My quest for mining algorithm started a long while ago. I sort of grew up with that field. It intrigued me to know, how natural formation of data (clusters) occur? Are there any principles? And how may one make use of them?
In this blog I'll try to write about these and other subjects of what makes data mining tick.

Thanks to Avishai Schur from FabHighQ for encouraging me to open this blog. See also presentation list and posts in Hebrew at http://gtdatamning-heb.blogspot.co.il/

Your comments are appreciated.
Edith

What is GT and what does it stand for?

GT is a solution for creating new hypotheses based on identifying patterns of behavior. The special thing about it is hierarchical clustering and analytics (analysis) of unsupervised data.

Origins

The name GT stands for Group Technology that is an old method of Industrial Engineering aiming to increase the efficiency of production and material handling by grouping items according to their similarity. In today's work environment its function is extended from the original shop-floor management to the management of "any type of database entities". GT can be regarded in this sense, as the abstract/universal generalized model of the old Group Technology.
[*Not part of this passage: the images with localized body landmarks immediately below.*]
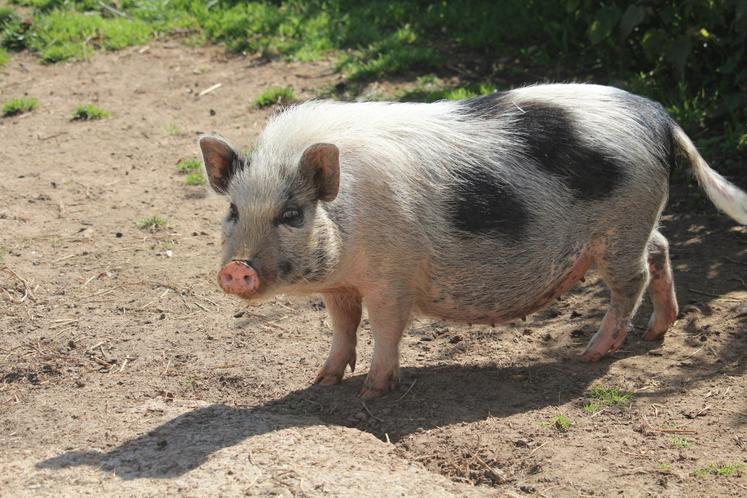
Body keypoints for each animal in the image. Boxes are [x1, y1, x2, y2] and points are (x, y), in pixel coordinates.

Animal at [199, 83, 747, 398]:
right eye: (233, 211)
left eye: (291, 215)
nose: (237, 268)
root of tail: (658, 116)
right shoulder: (342, 285)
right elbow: (342, 326)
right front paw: (322, 380)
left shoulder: (392, 279)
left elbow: (386, 327)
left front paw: (373, 391)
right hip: (638, 222)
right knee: (661, 248)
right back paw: (657, 331)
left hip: (621, 226)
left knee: (628, 282)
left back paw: (592, 353)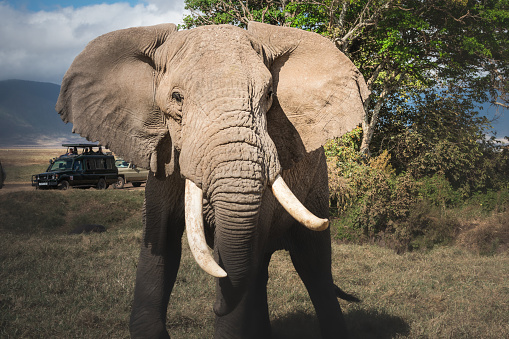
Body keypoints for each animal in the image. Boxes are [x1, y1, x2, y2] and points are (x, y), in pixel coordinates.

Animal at [56, 21, 370, 339]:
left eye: (269, 94)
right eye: (177, 98)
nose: (216, 306)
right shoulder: (163, 163)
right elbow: (160, 245)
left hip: (317, 181)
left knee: (312, 265)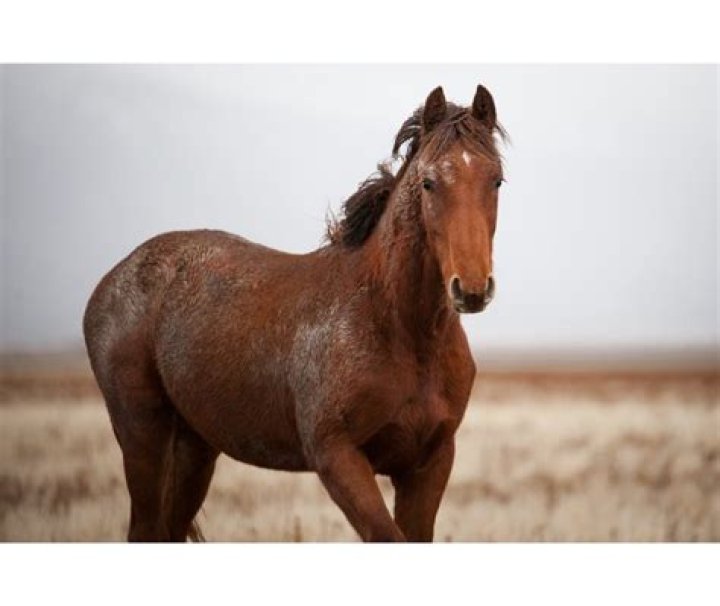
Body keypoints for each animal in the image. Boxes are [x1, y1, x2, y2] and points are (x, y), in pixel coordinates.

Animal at [83, 84, 506, 542]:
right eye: (428, 182)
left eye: (497, 179)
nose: (472, 288)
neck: (402, 332)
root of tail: (114, 278)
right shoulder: (337, 457)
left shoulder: (428, 463)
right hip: (143, 434)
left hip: (194, 448)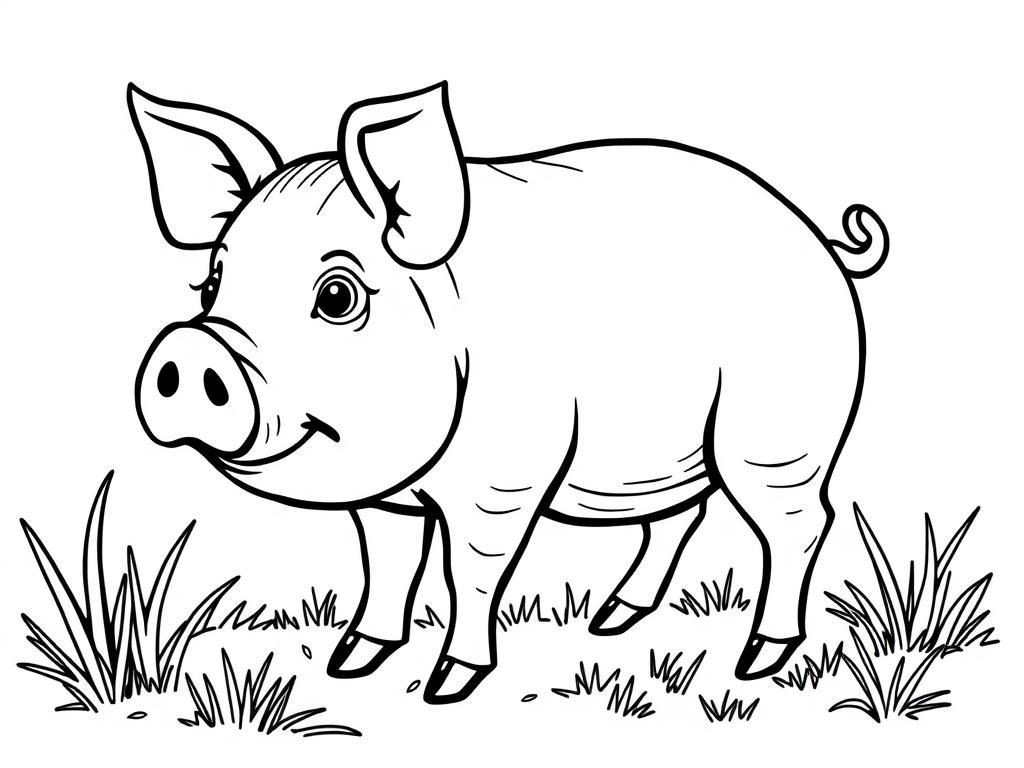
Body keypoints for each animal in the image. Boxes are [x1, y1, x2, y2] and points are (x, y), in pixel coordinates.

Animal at [128, 81, 887, 704]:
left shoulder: (503, 481)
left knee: (799, 524)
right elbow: (387, 566)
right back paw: (609, 621)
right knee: (680, 518)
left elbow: (470, 573)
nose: (191, 348)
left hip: (778, 439)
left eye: (337, 295)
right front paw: (348, 664)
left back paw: (756, 660)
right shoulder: (384, 502)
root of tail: (821, 239)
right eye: (210, 282)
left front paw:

Group Technology consists of several methods that were developed through the years, starting in World War II when the Russians needed to relocate their factories and move them to the East where they could be safe from the advancing German army. Their idea was to keep the different product lines in a simple order that would be quick to reconstruct. That order which they defined resembled the western "production line" approach, with one difference - instead of work-orders for identical items, the Russians allowed Groups of mixed items that shared the same processing route.

Evolvement

The Group approach gained more and more appeal in the West due to (to the best of my knowledge) two emerging technologies that later on swept the manufacturing world:

(a) Operations Research with its efficiency optimization – one should mention a prominent professor at Cranefield University England – Sir John Burbidge, who was knighted by the Queen for his activity in this field.

(b) Flexible Manufacturing developed in Japan as part of the CNC and cell-production concept.

Both technologies – Operations Research and Flexible Manufacturing, had to deal with increasingly diversified products and activities, for which the flexibility embedded in the multi-functional Groups, had a tremendous advantage compared to the rigid idea of dedicated mass production lines.

Then in the 80's, a third leap occurred that brought forward the GT idea as a desirable solution - the IT revolution. IT has introduced 'information' as an item by itself (not just adjacent to 'real' items) and by this it opened the door to many new products and changes in the organization and the whole commercial scene. As IT redefined almost everything it needed also to rebalance and regain efficiency, and the GT ability to organize the work in Groups or Clusters according to processing sequence, has proven more valid than ever. This need to reorganize production was the initial aim of my GT data mining algorithm.

All the above-mentioned upheavals were, as it appears, just an introduction to what comes to be known as Big Data. Big Data poses new challenges to data mining analysts, and mostly two features which have now become critical – AI and automation.

But how to generate AI rules automatically? Can we replace the expert in creating insights, observations, and new hypotheses?

For testing purposes we have well developed methods, but for creating hypotheses (to the testing) - nothing!

This statement deserves a whole discussion of its own. For a start, the basic solution of GT data mining is about making new rules and validating them methodically.